Now we use the test data to check the accuracy of the model. We will use root-mean-square error (RMSE) to test accuracy.

1. RMSE is the square-root of the average of the squared errors between the predicted and observed value. 
2. In the following function you will find the RMSE for the fitted model. 
3. You should use the returned LinearRegression() object that is return by the function *fit_linearModel* above.
4. You should write the RMSE function yourself. Do NOT use **sklearn** *score*() method. However you may use the *predict*() method. 
5. Test for accuracy on 5 different train-test sets and report the average RMSE value. Write a few comments on how to improve accuracy of prediction. 

In [None]:
#X and y correspond to the test data and model is the output of fit_linearModel()
def check_rmse(model, X, y):
    rmse = 0

    # Update the variable rmse
    y_preds = model.predict(X)
    rmse = np.sqrt(sum((y_preds-y)**2)/(y.shape[0]))
    
    return rmse

In [9]:
# Import the data 
df, df_types = process_data("Real_estate.csv")
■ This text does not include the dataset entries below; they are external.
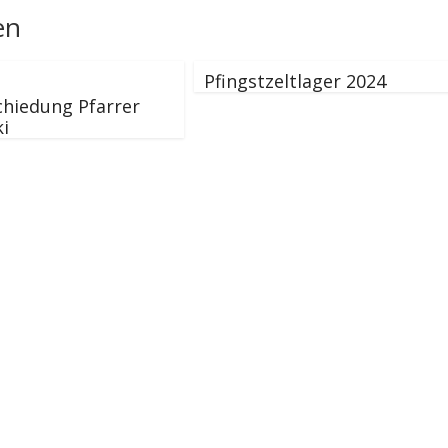
en
Pfingstzeltlager 2024
hiedung Pfarrer
i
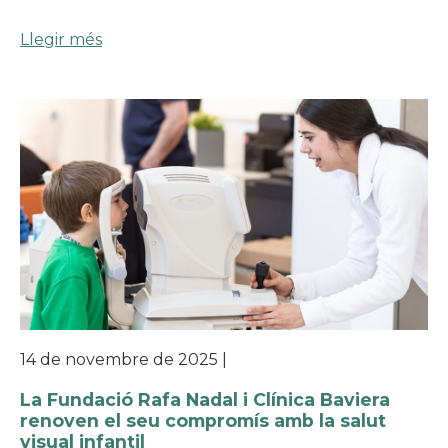
Llegir més
14 de novembre de 2025
|
La Fundació Rafa Nadal i Clínica Baviera
renoven el seu compromís amb la salut
visual infantil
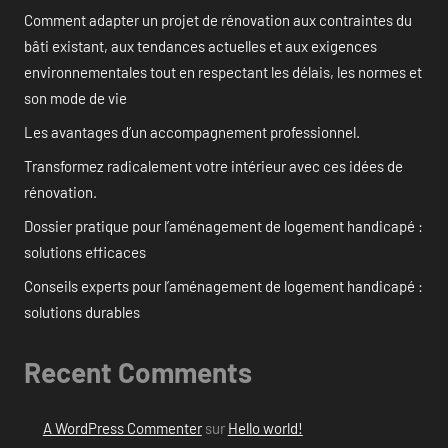
Comment adapter un projet de rénovation aux contraintes du
bâti existant, aux tendances actuelles et aux exigences
environnementales tout en respectant les délais, les normes et
son mode de vie
Les avantages d’un accompagnement professionnel.
Transformez radicalement votre intérieur avec ces idées de
rénovation.
Dossier pratique pour l’aménagement de logement handicapé :
solutions efficaces
Conseils experts pour l’aménagement de logement handicapé :
solutions durables
Recent Comments
A WordPress Commenter
sur
Hello world!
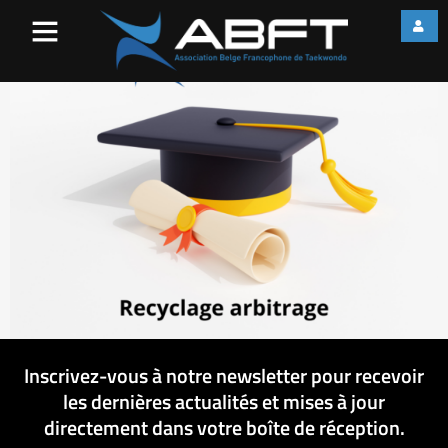
Recyclage arbitrage
Inscrivez-vous à notre newsletter pour recevoir
les dernières actualités et mises à jour
directement dans votre boîte de réception.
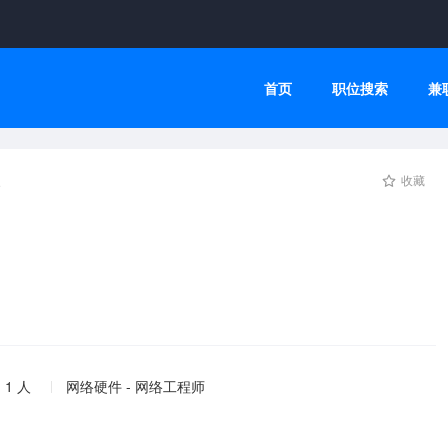
首页
职位搜索
兼
次
收藏
 1 人
网络硬件 - 网络工程师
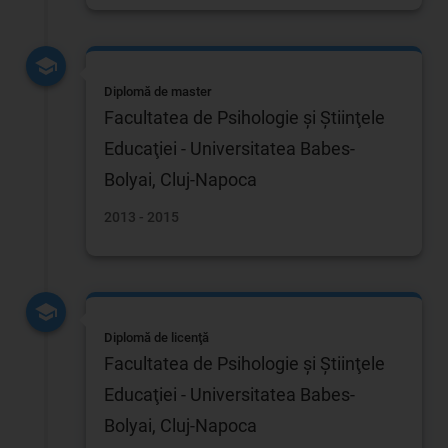
Diplomă de master
Facultatea de Psihologie şi Ştiinţele
Educaţiei - Universitatea Babes-
Bolyai, Cluj-Napoca
2013 - 2015
Diplomă de licenţă
Facultatea de Psihologie şi Ştiinţele
Educaţiei - Universitatea Babes-
Bolyai, Cluj-Napoca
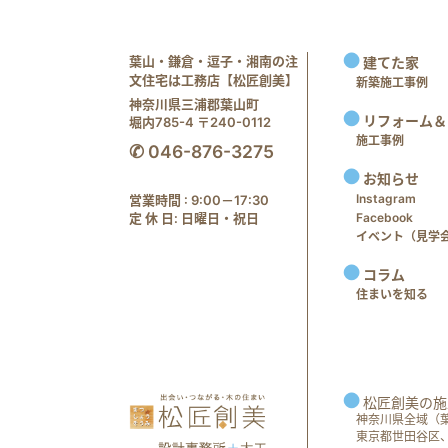
葉山・鎌倉・逗子・湘南の注
建てた家
文住宅は工務店【松匠創美】
新築施工事例
神奈川県三浦郡葉山町
リフォーム＆
堀内785-4 〒240-0112
施工事例
✆ 046-876-3275
お知らせ
Instagram
営業時間 : 9:00－17:30
定 休 日: 日曜日・祝日
Facebook
イベント（見学会 e
コラム
住まいを知る
松匠創美の施
神奈川県全域（
東京都世田谷区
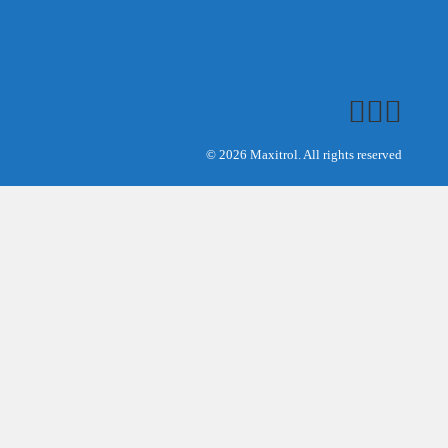
© 2026 Maxitrol. All rights reserved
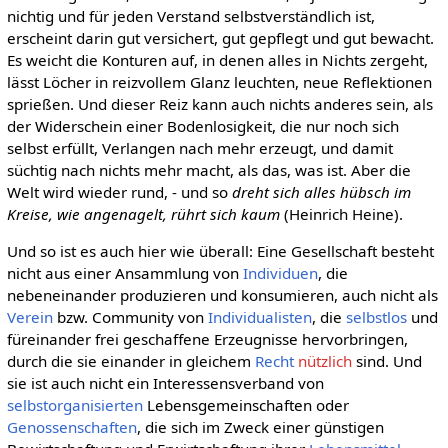
nichtig und für jeden Verstand selbstverständlich ist,
erscheint darin gut versichert, gut gepflegt und gut bewacht.
Es weicht die Konturen auf, in denen alles in Nichts zergeht,
lässt Löcher in reizvollem Glanz leuchten, neue Reflektionen
sprießen. Und dieser Reiz kann auch nichts anderes sein, als
der Widerschein einer Bodenlosigkeit, die nur noch sich
selbst erfüllt, Verlangen nach mehr erzeugt, und damit
süchtig nach nichts mehr macht, als das, was ist. Aber die
Welt wird wieder rund, - und so
dreht sich alles hübsch im
Kreise, wie angenagelt, rührt sich kaum
(Heinrich Heine).
Und so ist es auch hier wie überall: Eine Gesellschaft besteht
nicht aus einer Ansammlung von
Individuen
, die
nebeneinander produzieren und konsumieren, auch nicht als
Verein
bzw. Community von
Individualisten
, die
selbstlos
und
füreinander frei geschaffene Erzeugnisse hervorbringen,
durch die sie einander in gleichem
Recht
nützlich
sind. Und
sie ist auch nicht ein Interessensverband von
selbstorganisierten
Lebensgemeinschaften oder
Genossenschaften
, die sich im Zweck einer günstigen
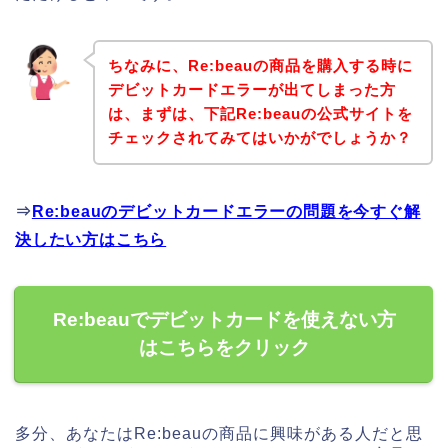
ちなみに、Re:beauの商品を購入する時に
デビットカードエラーが出てしまった方
は、まずは、下記Re:beauの公式サイトを
チェックされてみてはいかがでしょうか？
⇒
Re:beauのデビットカードエラーの問題を今すぐ解
決したい方はこちら
Re:beauでデビットカードを使えない方
はこちらをクリック
多分、あなたはRe:beauの商品に興味がある人だと思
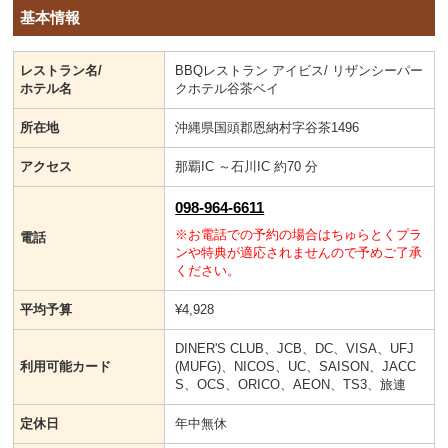
基本情報
レストラン名/
BBQレストラン アイビス/ リザンシーパー
ホテル名
クホテル谷茶ベイ
所在地
沖縄県国頭郡恩納村字谷茶1496
アクセス
那覇IC ～石川IC 約70 分
098-964-6611
※お電話での予約の場合はちゅらとくプラ
電話
ンや特典が適応されませんので予めご了承
ください。
平均予算
¥4,928
DINER'S CLUB、JCB、DC、VISA、UFJ
利用可能カード
(MUFG)、NICOS、UC、SAISON、JACC
S、OCS、ORICO、AEON、TS3、旅連
定休日
年中無休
# Initialize list with scores
scores = []

# Run the model 5 times with different train and test datasets
for i in range(5):
    
    # Train test split (every repetition gets different datasets)
    df_train, df_test = train_test_split(df)
    
    # Scale train data
    X_train_scaled, y_train = scale_features(df_train)
    
    # Scale test data
    X_test_scaled, y_test = scale_features(df_train)
    
    # Fit model
    linmodel_realest = fit_linearModel(X_scaled, y)
    
    # Evaluate model
    rmse = check_rmse(linmodel_realest, X_test_scaled, y_test)
    
    # Save all evaluations 
    scores.append(rmse)

# Print the list of scores
print("Scores: ", scores)

# Print average of scores
print("Mean score: ", np.mean(scores))

Scores:  [9.053993457009698, 8.001288823097477, 8.736516725876907, 8.191975860902698, 8.957096288378471]
Mean score:  8.58817423105305


### Comments on how to improve accuracy

- Try to use different sizes for the train and test data sets.
- Review the independence and correlation within the variables.
- Select only relevant variables for the regression. These are the variables more correlated with the target variable, the variables with less correlation with the target variable can be ignored.
- Try different methods for scale and normalize the data.